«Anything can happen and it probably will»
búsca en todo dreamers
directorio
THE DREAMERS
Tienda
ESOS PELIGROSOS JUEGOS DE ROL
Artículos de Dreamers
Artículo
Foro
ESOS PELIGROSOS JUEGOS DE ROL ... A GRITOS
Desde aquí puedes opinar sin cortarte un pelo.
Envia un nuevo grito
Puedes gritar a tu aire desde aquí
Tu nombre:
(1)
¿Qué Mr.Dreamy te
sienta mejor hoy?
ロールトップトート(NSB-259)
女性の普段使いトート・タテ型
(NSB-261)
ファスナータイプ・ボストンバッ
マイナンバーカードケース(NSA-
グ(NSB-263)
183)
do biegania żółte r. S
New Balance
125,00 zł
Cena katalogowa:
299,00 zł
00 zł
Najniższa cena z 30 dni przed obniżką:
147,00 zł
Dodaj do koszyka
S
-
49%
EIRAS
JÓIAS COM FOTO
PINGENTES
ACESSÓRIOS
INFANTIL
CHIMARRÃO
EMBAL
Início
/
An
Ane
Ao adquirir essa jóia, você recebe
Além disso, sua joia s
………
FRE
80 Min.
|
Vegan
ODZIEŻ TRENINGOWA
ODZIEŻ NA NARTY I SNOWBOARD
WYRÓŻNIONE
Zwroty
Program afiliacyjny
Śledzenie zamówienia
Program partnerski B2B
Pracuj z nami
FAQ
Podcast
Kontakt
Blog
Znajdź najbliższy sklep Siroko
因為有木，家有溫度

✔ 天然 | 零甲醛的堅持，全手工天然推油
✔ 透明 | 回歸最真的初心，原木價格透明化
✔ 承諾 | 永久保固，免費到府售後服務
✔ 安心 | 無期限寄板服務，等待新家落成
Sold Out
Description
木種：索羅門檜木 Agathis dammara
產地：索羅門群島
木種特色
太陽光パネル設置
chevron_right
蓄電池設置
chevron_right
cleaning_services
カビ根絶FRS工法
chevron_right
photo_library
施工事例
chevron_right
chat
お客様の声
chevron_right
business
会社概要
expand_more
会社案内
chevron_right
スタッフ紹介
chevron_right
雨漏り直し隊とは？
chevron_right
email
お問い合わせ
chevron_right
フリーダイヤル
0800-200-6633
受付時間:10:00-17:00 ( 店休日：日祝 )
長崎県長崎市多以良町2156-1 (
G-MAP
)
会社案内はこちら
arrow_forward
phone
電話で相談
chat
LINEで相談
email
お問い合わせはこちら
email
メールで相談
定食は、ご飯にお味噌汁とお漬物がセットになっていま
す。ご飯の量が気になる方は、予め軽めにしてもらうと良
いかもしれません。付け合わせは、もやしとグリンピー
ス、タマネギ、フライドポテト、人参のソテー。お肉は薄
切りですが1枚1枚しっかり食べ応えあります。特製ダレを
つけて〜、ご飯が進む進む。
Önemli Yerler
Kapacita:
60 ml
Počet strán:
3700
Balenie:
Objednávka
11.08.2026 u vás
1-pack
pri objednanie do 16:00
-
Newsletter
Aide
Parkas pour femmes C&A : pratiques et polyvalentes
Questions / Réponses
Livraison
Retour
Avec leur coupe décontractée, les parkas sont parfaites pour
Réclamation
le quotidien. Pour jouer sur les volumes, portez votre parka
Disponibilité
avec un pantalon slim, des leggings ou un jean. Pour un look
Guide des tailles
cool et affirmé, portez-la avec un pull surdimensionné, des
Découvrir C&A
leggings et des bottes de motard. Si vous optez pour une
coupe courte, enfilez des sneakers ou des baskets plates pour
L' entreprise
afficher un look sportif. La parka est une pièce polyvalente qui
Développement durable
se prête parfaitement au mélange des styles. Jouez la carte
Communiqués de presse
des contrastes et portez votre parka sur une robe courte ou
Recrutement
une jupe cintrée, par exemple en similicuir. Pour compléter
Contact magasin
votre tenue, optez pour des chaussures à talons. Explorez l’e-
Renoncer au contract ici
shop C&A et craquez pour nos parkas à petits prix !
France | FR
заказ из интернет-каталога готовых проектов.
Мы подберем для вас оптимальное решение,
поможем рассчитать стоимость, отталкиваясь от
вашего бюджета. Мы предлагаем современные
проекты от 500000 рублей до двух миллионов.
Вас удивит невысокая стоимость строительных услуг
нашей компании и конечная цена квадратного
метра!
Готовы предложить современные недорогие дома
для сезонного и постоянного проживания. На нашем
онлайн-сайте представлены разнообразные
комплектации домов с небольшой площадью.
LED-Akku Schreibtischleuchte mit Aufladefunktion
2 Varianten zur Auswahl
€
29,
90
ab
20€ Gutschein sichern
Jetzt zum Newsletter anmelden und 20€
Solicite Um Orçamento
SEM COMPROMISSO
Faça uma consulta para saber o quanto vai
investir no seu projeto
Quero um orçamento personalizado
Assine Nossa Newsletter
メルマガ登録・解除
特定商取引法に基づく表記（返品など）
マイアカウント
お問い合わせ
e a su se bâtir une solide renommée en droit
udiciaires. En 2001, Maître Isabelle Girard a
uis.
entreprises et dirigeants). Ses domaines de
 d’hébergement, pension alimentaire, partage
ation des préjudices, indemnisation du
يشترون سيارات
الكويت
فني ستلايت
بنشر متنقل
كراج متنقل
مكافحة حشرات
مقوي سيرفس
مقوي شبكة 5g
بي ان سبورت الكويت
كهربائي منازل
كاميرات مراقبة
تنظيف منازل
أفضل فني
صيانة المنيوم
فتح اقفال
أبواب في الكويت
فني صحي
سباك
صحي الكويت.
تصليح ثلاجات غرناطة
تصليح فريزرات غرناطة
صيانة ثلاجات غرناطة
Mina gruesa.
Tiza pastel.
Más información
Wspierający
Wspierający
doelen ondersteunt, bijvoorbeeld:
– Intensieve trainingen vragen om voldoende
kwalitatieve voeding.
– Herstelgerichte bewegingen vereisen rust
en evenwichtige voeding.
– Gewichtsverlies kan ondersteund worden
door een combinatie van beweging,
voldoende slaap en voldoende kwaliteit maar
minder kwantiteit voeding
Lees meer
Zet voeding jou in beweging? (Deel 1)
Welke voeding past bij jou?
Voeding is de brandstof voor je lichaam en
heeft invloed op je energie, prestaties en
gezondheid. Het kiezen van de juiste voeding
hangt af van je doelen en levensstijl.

==================================================

▶ [PROBLEM REQUIREMENTS]
Every line from the top of the material through the line containing "L' entreprise" must be transcribed exactly, and no other line may appear.

▶ [ANSWER TO THE PROBLEM]
«Anything can happen and it probably will»
búsca en todo dreamers
directorio
THE DREAMERS
Tienda
ESOS PELIGROSOS JUEGOS DE ROL
Artículos de Dreamers
Artículo
Foro
ESOS PELIGROSOS JUEGOS DE ROL ... A GRITOS
Desde aquí puedes opinar sin cortarte un pelo.
Envia un nuevo grito
Puedes gritar a tu aire desde aquí
Tu nombre:
(1)
¿Qué Mr.Dreamy te
sienta mejor hoy?
ロールトップトート(NSB-259)
女性の普段使いトート・タテ型
(NSB-261)
ファスナータイプ・ボストンバッ
マイナンバーカードケース(NSA-
グ(NSB-263)
183)
do biegania żółte r. S
New Balance
125,00 zł
Cena katalogowa:
299,00 zł
00 zł
Najniższa cena z 30 dni przed obniżką:
147,00 zł
Dodaj do koszyka
S
-
49%
EIRAS
JÓIAS COM FOTO
PINGENTES
ACESSÓRIOS
INFANTIL
CHIMARRÃO
EMBAL
Início
/
An
Ane
Ao adquirir essa jóia, você recebe
Além disso, sua joia s
………
FRE
80 Min.
|
Vegan
ODZIEŻ TRENINGOWA
ODZIEŻ NA NARTY I SNOWBOARD
WYRÓŻNIONE
Zwroty
Program afiliacyjny
Śledzenie zamówienia
Program partnerski B2B
Pracuj z nami
FAQ
Podcast
Kontakt
Blog
Znajdź najbliższy sklep Siroko
因為有木，家有溫度

✔ 天然 | 零甲醛的堅持，全手工天然推油
✔ 透明 | 回歸最真的初心，原木價格透明化
✔ 承諾 | 永久保固，免費到府售後服務
✔ 安心 | 無期限寄板服務，等待新家落成
Sold Out
Description
木種：索羅門檜木 Agathis dammara
產地：索羅門群島
木種特色
太陽光パネル設置
chevron_right
蓄電池設置
chevron_right
cleaning_services
カビ根絶FRS工法
chevron_right
photo_library
施工事例
chevron_right
chat
お客様の声
chevron_right
business
会社概要
expand_more
会社案内
chevron_right
スタッフ紹介
chevron_right
雨漏り直し隊とは？
chevron_right
email
お問い合わせ
chevron_right
フリーダイヤル
0800-200-6633
受付時間:10:00-17:00 ( 店休日：日祝 )
長崎県長崎市多以良町2156-1 (
G-MAP
)
会社案内はこちら
arrow_forward
phone
電話で相談
chat
LINEで相談
email
お問い合わせはこちら
email
メールで相談
定食は、ご飯にお味噌汁とお漬物がセットになっていま
す。ご飯の量が気になる方は、予め軽めにしてもらうと良
いかもしれません。付け合わせは、もやしとグリンピー
ス、タマネギ、フライドポテト、人参のソテー。お肉は薄
切りですが1枚1枚しっかり食べ応えあります。特製ダレを
つけて〜、ご飯が進む進む。
Önemli Yerler
Kapacita:
60 ml
Počet strán:
3700
Balenie:
Objednávka
11.08.2026 u vás
1-pack
pri objednanie do 16:00
-
Newsletter
Aide
Parkas pour femmes C&A : pratiques et polyvalentes
Questions / Réponses
Livraison
Retour
Avec leur coupe décontractée, les parkas sont parfaites pour
Réclamation
le quotidien. Pour jouer sur les volumes, portez votre parka
Disponibilité
avec un pantalon slim, des leggings ou un jean. Pour un look
Guide des tailles
cool et affirmé, portez-la avec un pull surdimensionné, des
Découvrir C&A
leggings et des bottes de motard. Si vous optez pour une
coupe courte, enfilez des sneakers ou des baskets plates pour
L' entreprise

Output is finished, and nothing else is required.